= Activity =
Return each line of the listing in which the word "Faecal" appears.
*** Begin section ***
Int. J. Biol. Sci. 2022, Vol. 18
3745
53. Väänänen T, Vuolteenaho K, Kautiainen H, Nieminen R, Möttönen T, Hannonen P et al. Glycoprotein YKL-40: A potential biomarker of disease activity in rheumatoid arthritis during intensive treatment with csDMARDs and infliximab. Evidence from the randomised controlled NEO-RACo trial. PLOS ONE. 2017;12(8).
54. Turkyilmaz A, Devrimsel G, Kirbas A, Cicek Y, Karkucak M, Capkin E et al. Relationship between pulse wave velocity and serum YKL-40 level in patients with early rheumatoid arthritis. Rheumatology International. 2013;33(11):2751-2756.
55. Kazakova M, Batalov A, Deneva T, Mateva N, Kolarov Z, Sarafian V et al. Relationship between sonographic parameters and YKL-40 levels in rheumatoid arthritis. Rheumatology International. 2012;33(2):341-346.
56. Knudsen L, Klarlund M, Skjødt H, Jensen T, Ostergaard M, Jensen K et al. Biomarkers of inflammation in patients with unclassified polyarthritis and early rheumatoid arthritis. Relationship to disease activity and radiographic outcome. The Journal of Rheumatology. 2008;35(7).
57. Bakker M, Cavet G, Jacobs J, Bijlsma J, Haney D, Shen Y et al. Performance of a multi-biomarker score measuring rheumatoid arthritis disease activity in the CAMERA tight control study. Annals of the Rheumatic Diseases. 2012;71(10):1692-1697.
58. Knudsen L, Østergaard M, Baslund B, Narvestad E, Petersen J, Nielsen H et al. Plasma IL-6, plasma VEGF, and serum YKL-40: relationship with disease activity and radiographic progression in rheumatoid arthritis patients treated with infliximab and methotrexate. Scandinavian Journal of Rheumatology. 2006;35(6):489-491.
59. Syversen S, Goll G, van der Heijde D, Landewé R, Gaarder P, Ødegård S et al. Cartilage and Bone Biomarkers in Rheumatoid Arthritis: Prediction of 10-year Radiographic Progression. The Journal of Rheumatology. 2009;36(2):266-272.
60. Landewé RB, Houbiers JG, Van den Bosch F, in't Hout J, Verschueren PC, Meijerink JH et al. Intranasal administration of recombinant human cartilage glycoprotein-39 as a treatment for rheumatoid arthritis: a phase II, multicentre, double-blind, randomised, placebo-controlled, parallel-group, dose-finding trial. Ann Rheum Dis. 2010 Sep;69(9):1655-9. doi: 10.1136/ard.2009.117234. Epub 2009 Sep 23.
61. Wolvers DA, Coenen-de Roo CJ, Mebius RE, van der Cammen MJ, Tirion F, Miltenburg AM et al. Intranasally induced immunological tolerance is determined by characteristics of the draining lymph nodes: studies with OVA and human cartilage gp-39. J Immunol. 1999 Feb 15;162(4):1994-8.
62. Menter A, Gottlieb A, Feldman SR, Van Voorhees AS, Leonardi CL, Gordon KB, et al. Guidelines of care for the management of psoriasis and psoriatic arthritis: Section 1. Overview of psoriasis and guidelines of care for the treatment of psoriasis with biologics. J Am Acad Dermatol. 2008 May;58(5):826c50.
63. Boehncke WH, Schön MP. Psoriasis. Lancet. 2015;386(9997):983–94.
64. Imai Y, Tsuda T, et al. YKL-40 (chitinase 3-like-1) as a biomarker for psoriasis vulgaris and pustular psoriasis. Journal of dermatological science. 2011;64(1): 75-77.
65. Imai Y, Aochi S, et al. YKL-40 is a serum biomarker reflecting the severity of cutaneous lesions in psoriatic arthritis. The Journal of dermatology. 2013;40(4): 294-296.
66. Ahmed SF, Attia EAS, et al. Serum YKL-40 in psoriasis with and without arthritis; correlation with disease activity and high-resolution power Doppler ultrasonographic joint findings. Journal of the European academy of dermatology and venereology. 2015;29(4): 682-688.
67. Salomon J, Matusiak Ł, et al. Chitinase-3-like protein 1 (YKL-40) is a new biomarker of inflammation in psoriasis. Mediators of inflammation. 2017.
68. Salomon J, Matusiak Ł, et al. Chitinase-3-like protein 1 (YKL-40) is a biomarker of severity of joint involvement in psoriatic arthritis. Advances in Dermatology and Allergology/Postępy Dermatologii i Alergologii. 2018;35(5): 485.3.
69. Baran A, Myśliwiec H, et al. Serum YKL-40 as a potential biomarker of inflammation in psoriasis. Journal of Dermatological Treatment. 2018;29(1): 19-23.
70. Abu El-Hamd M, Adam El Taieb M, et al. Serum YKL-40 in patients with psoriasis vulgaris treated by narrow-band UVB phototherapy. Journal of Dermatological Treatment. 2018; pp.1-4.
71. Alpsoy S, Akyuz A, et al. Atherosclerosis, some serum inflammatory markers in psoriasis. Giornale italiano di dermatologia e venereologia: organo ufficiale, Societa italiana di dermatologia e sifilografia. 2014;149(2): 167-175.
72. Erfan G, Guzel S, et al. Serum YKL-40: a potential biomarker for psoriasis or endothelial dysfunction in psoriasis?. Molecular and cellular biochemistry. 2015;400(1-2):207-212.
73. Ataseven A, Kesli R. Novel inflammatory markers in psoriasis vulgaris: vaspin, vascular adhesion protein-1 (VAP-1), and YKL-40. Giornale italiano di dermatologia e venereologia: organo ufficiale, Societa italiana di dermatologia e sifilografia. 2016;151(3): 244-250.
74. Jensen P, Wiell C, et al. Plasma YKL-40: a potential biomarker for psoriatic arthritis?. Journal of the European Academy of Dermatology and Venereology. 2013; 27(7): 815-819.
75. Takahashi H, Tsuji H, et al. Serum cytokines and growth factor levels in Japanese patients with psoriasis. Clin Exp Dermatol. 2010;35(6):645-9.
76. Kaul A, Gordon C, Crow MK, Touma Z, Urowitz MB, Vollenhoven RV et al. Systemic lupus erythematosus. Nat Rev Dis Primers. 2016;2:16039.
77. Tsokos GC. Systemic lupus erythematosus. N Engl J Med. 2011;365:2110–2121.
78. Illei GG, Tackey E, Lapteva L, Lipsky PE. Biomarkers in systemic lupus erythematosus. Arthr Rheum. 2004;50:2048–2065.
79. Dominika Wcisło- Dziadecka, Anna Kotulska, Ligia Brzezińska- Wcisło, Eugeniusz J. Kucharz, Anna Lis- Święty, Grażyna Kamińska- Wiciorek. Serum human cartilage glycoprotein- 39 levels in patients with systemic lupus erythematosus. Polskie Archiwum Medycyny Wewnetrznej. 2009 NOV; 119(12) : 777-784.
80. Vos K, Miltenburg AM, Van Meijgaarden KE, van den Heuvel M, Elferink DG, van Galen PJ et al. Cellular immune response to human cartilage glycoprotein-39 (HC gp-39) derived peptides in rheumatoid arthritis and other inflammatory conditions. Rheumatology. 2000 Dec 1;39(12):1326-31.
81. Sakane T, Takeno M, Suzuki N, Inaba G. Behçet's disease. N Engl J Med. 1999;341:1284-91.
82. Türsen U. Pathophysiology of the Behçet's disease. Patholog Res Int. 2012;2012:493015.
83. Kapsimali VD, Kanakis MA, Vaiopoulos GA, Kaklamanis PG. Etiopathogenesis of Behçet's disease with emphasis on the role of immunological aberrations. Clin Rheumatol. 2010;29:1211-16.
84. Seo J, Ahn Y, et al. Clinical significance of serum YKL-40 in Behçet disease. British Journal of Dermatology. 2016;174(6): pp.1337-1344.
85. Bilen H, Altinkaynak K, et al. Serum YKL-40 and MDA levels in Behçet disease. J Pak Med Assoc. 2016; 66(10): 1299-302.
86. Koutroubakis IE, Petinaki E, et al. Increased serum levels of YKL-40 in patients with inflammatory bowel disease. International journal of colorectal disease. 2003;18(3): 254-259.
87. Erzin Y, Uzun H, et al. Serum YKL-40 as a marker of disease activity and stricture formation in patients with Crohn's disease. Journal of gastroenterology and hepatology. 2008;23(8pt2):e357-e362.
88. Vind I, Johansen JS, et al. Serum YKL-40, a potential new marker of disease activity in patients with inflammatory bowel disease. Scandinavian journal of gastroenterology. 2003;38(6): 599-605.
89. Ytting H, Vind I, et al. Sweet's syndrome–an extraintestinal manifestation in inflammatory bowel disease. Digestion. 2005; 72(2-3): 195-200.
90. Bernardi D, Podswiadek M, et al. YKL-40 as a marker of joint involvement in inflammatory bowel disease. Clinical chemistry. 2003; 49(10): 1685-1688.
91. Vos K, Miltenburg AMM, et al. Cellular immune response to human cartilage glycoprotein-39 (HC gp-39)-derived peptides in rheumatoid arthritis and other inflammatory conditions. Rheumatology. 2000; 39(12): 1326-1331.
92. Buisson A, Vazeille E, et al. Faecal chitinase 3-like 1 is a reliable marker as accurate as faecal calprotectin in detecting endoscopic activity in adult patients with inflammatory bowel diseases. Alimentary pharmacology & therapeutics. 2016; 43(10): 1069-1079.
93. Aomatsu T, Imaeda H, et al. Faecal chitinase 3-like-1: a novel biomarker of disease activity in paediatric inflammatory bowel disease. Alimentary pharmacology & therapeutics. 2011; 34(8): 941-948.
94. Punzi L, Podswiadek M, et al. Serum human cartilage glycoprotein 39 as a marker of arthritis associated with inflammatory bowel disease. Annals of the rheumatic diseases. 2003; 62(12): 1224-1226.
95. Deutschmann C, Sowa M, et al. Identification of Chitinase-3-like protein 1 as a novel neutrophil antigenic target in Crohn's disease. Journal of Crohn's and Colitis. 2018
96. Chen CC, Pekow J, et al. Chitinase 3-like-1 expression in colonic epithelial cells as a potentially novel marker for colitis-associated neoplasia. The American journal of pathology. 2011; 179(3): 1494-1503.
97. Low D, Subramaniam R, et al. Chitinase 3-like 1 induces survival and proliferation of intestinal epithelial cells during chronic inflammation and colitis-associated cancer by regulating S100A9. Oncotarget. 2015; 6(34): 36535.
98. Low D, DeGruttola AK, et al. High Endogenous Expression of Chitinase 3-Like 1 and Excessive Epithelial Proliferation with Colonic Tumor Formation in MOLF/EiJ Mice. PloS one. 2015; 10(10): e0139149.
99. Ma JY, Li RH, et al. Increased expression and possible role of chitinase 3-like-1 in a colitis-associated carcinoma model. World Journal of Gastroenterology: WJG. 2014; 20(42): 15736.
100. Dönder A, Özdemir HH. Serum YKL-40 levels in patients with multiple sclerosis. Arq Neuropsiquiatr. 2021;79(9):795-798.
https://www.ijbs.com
*** End section ***
= Result below =
92. Buisson A, Vazeille E, et al. Faecal chitinase 3-like 1 is a reliable marker as accurate as faecal calprotectin in detecting endoscopic activity in adult patients with inflammatory bowel diseases. Alimentary pharmacology & therapeutics. 2016; 43(10): 1069-1079.
93. Aomatsu T, Imaeda H, et al. Faecal chitinase 3-like-1: a novel biomarker of disease activity in paediatric inflammatory bowel disease. Alimentary pharmacology & therapeutics. 2011; 34(8): 941-948.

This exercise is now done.